[Stored data]
= = = =
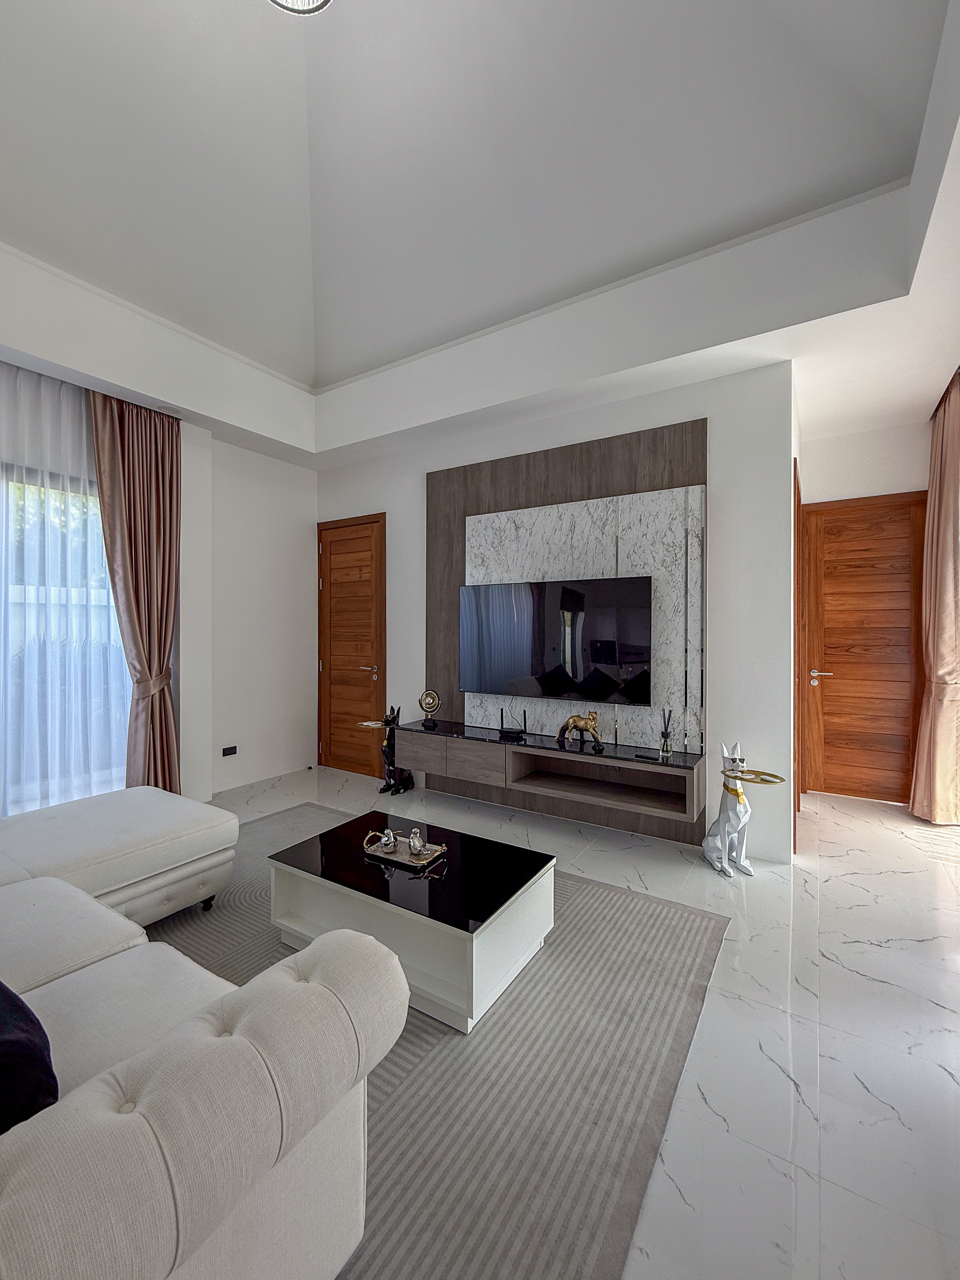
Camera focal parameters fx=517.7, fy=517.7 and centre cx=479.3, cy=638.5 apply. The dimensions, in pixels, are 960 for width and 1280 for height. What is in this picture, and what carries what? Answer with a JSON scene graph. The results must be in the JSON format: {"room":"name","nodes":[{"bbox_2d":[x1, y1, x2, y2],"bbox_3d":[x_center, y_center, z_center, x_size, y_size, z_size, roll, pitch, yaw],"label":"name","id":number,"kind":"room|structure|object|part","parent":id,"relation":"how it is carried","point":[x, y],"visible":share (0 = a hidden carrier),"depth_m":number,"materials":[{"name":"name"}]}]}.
{"room":"living room","nodes":[
{"label":"living room","id":0,"kind":"room"},
{"bbox_2d":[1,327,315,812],"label":"left wall","id":1,"kind":"structure","parent":0,"point":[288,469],"depth_m":4.19,"materials":[{"name":"white paint"}]},
{"bbox_2d":[0,460,132,815],"bbox_3d":[-3.103,0.080,2.931,0.128,2.300,2.134,0,1,32],"label":"window","id":2,"kind":"structure","parent":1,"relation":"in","point":[93,498],"depth_m":3.38,"materials":[{"name":"glass"}]},
{"bbox_2d":[220,744,238,756],"bbox_3d":[-2.079,0.934,4.304,0.019,0.070,0.121,0,1,32],"label":"wall socket","id":3,"kind":"object","parent":1,"relation":"attached to","point":[230,751],"visible":0.98,"depth_m":4.30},
{"bbox_2d":[0,0,959,468],"bbox_3d":[-0.580,-2.515,2.185,4.721,0.692,4.595,0,1,32],"label":"ceiling","id":4,"kind":"structure","parent":0,"point":[333,364],"depth_m":2.64,"materials":[{"name":"white paint"}]},
{"bbox_2d":[0,361,129,814],"bbox_3d":[-2.929,-0.193,2.910,0.071,2.910,1.954,0,1,32],"label":"sheer curtain","id":5,"kind":"object","parent":4,"relation":"hanging from","point":[3,789],"visible":0.87,"depth_m":3.27,"materials":[{"name":"white fabric"}]},
{"bbox_2d":[87,391,181,792],"bbox_3d":[-2.359,-0.224,3.601,0.208,2.961,0.565,0,1,32],"label":"brown curtain","id":6,"kind":"object","parent":4,"relation":"hanging from","point":[156,463],"visible":0.89,"depth_m":3.62,"materials":[{"name":"brown fabric"}]},
{"bbox_2d":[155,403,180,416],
= = = =
PROBLEM TO WORK ON
Please keep the pictures out and reproduce the records above exactly.

WRITTEN RESPONSE
Camera focal parameters fx=517.7, fy=517.7 and centre cx=479.3, cy=638.5 apply. The dimensions, in pixels, are 960 for width and 1280 for height. What is in this picture, and what carries what? Answer with a JSON scene graph. The results must be in the JSON format: {"room":"name","nodes":[{"bbox_2d":[x1, y1, x2, y2],"bbox_3d":[x_center, y_center, z_center, x_size, y_size, z_size, roll, pitch, yaw],"label":"name","id":number,"kind":"room|structure|object|part","parent":id,"relation":"how it is carried","point":[x, y],"visible":share (0 = a hidden carrier),"depth_m":number,"materials":[{"name":"name"}]}]}.
{"room":"living room","nodes":[
{"label":"living room","id":0,"kind":"room"},
{"bbox_2d":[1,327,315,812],"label":"left wall","id":1,"kind":"structure","parent":0,"point":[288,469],"depth_m":4.19,"materials":[{"name":"white paint"}]},
{"bbox_2d":[0,460,132,815],"bbox_3d":[-3.103,0.080,2.931,0.128,2.300,2.134,0,1,32],"label":"window","id":2,"kind":"structure","parent":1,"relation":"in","point":[93,498],"depth_m":3.38,"materials":[{"name":"glass"}]},
{"bbox_2d":[220,744,238,756],"bbox_3d":[-2.079,0.934,4.304,0.019,0.070,0.121,0,1,32],"label":"wall socket","id":3,"kind":"object","parent":1,"relation":"attached to","point":[230,751],"visible":0.98,"depth_m":4.30},
{"bbox_2d":[0,0,959,468],"bbox_3d":[-0.580,-2.515,2.185,4.721,0.692,4.595,0,1,32],"label":"ceiling","id":4,"kind":"structure","parent":0,"point":[333,364],"depth_m":2.64,"materials":[{"name":"white paint"}]},
{"bbox_2d":[0,361,129,814],"bbox_3d":[-2.929,-0.193,2.910,0.071,2.910,1.954,0,1,32],"label":"sheer curtain","id":5,"kind":"object","parent":4,"relation":"hanging from","point":[3,789],"visible":0.87,"depth_m":3.27,"materials":[{"name":"white fabric"}]},
{"bbox_2d":[87,391,181,792],"bbox_3d":[-2.359,-0.224,3.601,0.208,2.961,0.565,0,1,32],"label":"brown curtain","id":6,"kind":"object","parent":4,"relation":"hanging from","point":[156,463],"visible":0.89,"depth_m":3.62,"materials":[{"name":"brown fabric"}]},
{"bbox_2d":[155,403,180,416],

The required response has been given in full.